Литвинов больше не расспрашивал. Поднимаясь на мостик, он снова повторил мне на прощанье совет «непременно наказать пана Казимира» и вслед за тем крикнул веселым, звучным голосом, во всю силу своих могучих легких:
— Вперед смотреть!
И, точно наэлектризованные этим веселым голосом, часовые на баке так же весело и громко ответили:
— Есть! Смотрим!
Вышел из рубки и Никанор Игнатьевич.
Полоса света, падавшего от машинного люка, осветила низенькую, маленькую фигурку старшего штурмана, пробиравшегося, понурив голову, на бак с большим биноклем в руке.
«Теперь Синус Синыч, верно, сам будет вперед смотреть. Смотрите, смотрите, господа!» — подумал я, спускаясь вниз, веселый и довольный, что кончилась эта скверная вахта.
IIЧерез пять минут переодевшись в сухое платье, я уже сидел в теплой, светлой кают-компании за стаканом чая, испытывая то ощущение довольства, удовлетворенности и некоторой приятной истомы, которое хорошо знакомо морякам. Теперь уж меня не особенно занимало, что делается там, наверху, — хлещет ли дождь или нет. Здесь, внизу, было уютно, сухо и тепло.

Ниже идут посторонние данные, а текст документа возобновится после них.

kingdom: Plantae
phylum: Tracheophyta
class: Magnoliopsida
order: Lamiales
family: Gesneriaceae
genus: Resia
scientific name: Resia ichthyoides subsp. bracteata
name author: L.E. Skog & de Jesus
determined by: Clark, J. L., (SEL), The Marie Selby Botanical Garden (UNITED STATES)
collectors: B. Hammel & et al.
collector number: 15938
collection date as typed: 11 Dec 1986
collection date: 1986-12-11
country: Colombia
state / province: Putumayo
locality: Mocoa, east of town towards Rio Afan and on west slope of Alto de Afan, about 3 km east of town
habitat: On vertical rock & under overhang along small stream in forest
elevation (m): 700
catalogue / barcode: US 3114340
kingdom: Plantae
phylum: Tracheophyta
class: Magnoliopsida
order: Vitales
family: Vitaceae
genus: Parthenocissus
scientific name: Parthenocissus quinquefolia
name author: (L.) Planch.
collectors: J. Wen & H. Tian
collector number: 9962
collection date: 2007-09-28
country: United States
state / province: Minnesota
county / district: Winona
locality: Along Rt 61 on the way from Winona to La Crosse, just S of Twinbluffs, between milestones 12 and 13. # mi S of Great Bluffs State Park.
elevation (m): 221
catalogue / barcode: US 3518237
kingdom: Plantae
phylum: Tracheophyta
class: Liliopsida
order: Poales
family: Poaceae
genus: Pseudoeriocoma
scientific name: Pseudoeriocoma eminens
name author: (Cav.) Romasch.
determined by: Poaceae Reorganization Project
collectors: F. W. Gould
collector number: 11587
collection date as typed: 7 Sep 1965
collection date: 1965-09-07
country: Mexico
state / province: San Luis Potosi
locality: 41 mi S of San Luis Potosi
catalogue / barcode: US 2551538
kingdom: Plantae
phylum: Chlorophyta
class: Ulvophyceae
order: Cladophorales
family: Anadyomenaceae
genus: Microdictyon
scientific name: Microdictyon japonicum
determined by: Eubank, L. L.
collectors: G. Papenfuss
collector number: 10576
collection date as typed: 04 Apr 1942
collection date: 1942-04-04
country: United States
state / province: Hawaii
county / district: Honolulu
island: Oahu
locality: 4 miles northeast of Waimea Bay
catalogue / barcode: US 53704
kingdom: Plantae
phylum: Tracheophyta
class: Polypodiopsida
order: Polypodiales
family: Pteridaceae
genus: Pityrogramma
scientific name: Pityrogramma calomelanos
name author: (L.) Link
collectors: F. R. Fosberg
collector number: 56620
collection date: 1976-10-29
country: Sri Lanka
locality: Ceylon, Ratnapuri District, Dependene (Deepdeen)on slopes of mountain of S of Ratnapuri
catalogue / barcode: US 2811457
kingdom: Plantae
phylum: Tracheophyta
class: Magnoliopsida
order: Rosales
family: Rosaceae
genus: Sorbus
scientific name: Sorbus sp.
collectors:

Однако совета Литвинова так-таки и не удалось исполнить, хотя я и не прочь был влить несколько ложечек коньяка в чай. В тот самый момент, как вестовой подал мне стакан и я только что хотел подговориться к превосходному докторскому коньяку, предусмотрительный доктор (он же пан Казимир), по обыкновению ораторствовавший о возвышенных предметах со своим несколько театральным пафосом и весь поглощенный, казалось, точным определением истинного мужества, успел все-таки заметить мой «прицельный» взгляд на бутылку. И, словно бы желая собственным примером показать образец истинного мужества, он поднялся с дивана, не окончив перечисления всех знаменитых «светочей поэзии и философии», трактовавших об этом вопросе, и унес, к крайнему моему огорчению, бутылку fine champagne[4] в свою каюту.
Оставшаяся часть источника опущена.